January 18, 2004

software beep the duckhunt doa?

Reaching the end of a fairly lazy weekend, at least in terms of leaving the house - time to do a little ffwd updating with the 'cool stuff' scrawled on this here Post-It(TM) note, don't you think?

Firstly, for fans of bleep-styled retro videogame-ish noises, there's a double treat for you. Aleksi 'Heatbeat' Eeben's music-disc for the Commodore 64, 'White Box', was released at the Alternative Party in Helsinki, and is now downloadable from his site. You can run it in emulators like Vice, and it features 32 SID-chip toting tracks, each one with 'liner notes' in the form of scrolltext from yours truly. Where, in this case, 'liner notes' refers to a load of old surreal claptrap I made up on the spot, themed loosely to the song. Here's an example scroller, for the song 'Rock 'N Roll Butterfly':

'Fluttering. Fluttering by. The butterfly flutters by, and its role is to rock. Why rock? Didn't the butterfly's parents bring it up right, that a caterpillar should always respect its elders, to stay away from the devil's music, if you flap your wings too hard you'll crash and burn? But then, butterfly was all new and running with a bad crowd, staying up late, going after the exotic, pricy nectar. Soon, his colors were faded, and his proboscis was wrinkled, but it didn't stop him. After all, the lived-in look was how to rock it, as a rock n' roll butterfly. A cat mauling. A hailstorm. A jaunt inside a schoolbus. More and more ragged. Until something happened, and it stopped being rock, and it stopped being roll, and it started being wrong, and promise gone wrong, and things unfulfilled. You can only rock and roll if you have the art, the grandeur, the legend to back it up, the butterfly realised. Otherwise, you're not rock, or roll - you're just broken for no good reason but self-destruction.'

So, uhm.. yeah - at least Aleksi was pleased with the end result, and I was flattered to be asked. The new tracks from 'White Box' are likely to be released on Monotonik in MP3 form sometime soon, alongside the music-disc itself, so watch out for that.

In the meantime, out on Monotonik now is Blasterhead's 'Killbots EP', a rather smart rave-infested beep-tastic Nintendo GameBoy-based EP from a Japanese videogame musician whose claim to fame is working on various rather risque PC hentai dating games. I spent a few months courting him to appear on Monotonik after hearing a live set of his online, and this Little Sound DJ-based EP is an intelligently bangin' use of the GB sound chip, I reckon.
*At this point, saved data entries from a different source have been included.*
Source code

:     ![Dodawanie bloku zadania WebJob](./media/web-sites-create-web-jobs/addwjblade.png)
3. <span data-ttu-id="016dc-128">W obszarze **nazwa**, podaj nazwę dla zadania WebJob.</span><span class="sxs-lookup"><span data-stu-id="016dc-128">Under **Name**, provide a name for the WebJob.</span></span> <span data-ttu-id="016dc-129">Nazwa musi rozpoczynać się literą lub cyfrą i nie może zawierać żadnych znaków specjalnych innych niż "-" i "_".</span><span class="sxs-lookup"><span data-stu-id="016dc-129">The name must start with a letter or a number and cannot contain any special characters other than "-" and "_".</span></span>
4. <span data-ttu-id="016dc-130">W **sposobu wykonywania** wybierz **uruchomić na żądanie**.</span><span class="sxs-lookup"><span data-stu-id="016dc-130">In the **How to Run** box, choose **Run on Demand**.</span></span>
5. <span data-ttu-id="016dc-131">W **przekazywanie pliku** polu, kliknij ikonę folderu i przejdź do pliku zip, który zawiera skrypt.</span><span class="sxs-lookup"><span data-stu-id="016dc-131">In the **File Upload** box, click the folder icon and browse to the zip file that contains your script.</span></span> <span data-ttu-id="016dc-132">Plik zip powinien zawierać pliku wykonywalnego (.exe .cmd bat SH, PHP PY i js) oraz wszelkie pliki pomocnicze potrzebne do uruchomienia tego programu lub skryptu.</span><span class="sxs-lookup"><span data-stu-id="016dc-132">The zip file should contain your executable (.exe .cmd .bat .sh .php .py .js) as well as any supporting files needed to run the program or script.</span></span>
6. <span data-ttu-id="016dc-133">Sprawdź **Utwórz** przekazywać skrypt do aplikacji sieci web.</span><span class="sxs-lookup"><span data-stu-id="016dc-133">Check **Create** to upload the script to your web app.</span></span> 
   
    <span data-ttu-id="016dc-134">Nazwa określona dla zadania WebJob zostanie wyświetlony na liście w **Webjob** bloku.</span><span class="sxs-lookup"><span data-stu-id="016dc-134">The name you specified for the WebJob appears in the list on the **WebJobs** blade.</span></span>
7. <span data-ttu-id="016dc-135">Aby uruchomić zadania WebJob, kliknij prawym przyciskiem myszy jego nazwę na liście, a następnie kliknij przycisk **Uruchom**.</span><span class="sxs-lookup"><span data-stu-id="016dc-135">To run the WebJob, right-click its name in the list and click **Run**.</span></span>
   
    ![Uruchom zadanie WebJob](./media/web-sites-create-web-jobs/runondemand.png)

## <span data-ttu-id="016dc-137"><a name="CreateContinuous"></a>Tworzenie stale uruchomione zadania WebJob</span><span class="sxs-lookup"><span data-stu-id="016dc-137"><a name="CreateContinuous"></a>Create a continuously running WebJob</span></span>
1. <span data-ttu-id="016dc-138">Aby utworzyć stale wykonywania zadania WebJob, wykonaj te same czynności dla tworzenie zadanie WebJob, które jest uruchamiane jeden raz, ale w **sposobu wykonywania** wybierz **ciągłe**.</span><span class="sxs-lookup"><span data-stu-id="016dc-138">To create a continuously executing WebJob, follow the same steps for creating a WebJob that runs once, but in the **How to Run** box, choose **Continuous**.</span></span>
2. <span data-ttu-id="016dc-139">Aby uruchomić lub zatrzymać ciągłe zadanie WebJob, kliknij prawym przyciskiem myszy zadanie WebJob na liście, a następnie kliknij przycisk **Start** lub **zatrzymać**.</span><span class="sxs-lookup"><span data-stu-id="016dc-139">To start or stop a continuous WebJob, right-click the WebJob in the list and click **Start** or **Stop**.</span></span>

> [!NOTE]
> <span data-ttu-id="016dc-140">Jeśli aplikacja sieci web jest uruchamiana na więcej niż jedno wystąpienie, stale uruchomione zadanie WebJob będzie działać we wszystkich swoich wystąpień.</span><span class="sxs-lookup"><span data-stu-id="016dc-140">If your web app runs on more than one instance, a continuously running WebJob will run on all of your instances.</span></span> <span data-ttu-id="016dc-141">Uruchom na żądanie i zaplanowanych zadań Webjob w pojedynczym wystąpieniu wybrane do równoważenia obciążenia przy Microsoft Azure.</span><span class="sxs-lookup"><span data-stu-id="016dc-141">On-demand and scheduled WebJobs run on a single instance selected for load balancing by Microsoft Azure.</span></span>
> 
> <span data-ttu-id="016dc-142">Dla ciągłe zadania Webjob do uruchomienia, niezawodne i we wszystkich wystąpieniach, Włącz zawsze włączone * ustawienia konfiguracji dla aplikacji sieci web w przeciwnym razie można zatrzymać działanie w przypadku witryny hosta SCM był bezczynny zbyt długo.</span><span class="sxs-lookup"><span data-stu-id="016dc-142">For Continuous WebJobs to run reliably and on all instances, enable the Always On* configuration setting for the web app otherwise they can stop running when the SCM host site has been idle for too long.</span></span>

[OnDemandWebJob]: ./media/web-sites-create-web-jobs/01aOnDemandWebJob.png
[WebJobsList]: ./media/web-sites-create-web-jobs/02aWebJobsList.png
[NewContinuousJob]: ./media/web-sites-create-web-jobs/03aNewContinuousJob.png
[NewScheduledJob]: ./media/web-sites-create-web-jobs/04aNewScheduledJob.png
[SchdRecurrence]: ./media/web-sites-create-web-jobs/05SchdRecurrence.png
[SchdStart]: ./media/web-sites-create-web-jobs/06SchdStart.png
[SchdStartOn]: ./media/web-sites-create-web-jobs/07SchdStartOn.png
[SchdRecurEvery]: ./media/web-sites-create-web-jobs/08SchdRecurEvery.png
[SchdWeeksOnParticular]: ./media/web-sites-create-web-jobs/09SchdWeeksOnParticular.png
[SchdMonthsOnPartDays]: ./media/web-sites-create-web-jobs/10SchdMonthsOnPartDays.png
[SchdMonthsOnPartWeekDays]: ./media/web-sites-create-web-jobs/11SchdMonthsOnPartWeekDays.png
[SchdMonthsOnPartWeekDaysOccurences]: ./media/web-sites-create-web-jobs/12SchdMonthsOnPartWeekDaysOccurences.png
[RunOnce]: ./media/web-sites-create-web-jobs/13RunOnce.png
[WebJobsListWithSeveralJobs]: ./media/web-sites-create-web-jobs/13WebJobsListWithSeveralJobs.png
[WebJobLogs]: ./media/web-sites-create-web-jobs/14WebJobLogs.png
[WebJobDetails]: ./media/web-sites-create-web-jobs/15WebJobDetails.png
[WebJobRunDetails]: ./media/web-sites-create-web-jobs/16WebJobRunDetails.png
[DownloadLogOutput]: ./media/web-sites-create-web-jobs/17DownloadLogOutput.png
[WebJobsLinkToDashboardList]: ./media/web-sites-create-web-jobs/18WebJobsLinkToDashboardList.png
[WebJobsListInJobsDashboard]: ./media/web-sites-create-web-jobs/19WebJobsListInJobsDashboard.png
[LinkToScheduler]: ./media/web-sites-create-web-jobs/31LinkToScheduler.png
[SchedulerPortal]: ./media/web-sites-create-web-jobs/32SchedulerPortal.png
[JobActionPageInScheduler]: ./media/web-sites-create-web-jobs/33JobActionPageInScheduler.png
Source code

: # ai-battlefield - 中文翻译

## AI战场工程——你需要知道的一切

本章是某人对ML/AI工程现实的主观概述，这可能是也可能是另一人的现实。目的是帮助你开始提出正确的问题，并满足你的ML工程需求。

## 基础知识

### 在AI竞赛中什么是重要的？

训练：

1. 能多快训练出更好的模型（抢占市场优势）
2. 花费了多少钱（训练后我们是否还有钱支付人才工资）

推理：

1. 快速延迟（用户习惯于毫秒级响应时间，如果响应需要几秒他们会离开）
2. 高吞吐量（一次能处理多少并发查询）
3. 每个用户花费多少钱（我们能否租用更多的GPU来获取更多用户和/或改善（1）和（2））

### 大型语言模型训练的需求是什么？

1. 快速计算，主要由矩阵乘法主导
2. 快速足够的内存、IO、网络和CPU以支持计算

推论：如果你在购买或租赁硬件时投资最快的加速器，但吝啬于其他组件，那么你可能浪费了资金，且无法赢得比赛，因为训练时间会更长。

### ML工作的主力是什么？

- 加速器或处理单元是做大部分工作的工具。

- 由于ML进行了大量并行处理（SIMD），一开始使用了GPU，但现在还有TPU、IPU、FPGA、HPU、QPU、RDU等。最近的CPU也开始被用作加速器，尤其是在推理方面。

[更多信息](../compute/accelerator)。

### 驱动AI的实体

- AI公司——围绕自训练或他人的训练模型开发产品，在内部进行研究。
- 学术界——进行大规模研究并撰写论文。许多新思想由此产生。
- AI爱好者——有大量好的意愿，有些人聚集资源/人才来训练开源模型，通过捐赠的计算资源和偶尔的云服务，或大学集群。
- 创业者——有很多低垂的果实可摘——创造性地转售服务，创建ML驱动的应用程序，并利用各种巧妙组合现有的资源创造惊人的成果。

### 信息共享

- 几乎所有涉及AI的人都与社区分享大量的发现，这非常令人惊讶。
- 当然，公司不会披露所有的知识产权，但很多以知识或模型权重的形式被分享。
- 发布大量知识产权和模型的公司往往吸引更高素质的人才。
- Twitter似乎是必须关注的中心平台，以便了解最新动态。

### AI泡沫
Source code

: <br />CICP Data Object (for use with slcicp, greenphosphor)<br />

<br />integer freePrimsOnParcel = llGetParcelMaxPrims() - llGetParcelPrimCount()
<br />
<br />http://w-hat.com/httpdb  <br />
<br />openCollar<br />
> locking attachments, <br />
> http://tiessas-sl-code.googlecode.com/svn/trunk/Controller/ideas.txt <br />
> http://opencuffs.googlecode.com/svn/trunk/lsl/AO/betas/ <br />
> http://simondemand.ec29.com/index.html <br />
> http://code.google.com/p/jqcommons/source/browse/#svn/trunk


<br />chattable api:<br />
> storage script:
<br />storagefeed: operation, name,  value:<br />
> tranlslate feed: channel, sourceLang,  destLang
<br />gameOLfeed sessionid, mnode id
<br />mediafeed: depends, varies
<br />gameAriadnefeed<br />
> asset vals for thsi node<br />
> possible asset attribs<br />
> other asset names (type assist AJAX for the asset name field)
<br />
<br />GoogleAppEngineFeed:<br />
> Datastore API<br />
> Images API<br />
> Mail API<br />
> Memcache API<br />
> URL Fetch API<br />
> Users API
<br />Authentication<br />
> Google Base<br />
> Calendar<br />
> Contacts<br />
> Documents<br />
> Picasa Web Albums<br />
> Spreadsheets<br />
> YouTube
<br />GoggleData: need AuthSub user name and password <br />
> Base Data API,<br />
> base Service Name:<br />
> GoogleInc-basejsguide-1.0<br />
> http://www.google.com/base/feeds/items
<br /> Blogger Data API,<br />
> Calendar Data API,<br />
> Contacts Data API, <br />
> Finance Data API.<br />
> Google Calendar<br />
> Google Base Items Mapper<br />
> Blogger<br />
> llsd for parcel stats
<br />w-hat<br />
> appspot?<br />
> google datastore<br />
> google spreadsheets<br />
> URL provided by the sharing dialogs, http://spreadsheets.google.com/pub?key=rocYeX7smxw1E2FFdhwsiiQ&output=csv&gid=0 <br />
Check it, you might like it.

Oh, and a quick update - the software section we're working on for the Internet Archive is going decently, but probably won't be ready for a while. It'll hopefully be before Game Developer's Conference, where I'll be leading a roundtable on 'Preserving Videogame History' - hopefully we can get some good ideas and support for practical schemes going there. Looks like I may also be on a panel discussing software preservation at the next Wizards Of OS conference this June, though that's pending confirmation. But I'm itching to get something real and substantive unveiled - we'll see how things go.

Other than that, fun stuff I did recently included wandering down to Surplus Computers with a fellow Slashdot editor who was in town, and finding some weird TV game called the Super Joy, which I worked out was some kinda odd Famicom in a N64 controller after I got it home, hah! Even better, it has a port on the bottom that Famicom (Japanese NES) games will fit into, so I could finally try out my NES multicart that I picked up a few months back at a garage sale - the only notable game on it is the Tengen version of Tetris, though. Oh, and on a related note, I noticed recently that the Game Music Base has archived my .MOD music from an Amiga shareware version of Tetris, though they've pretended that they're 'Arranged / Remixed tunes', when they're just completely different tunes for a Tetris clone - go figure.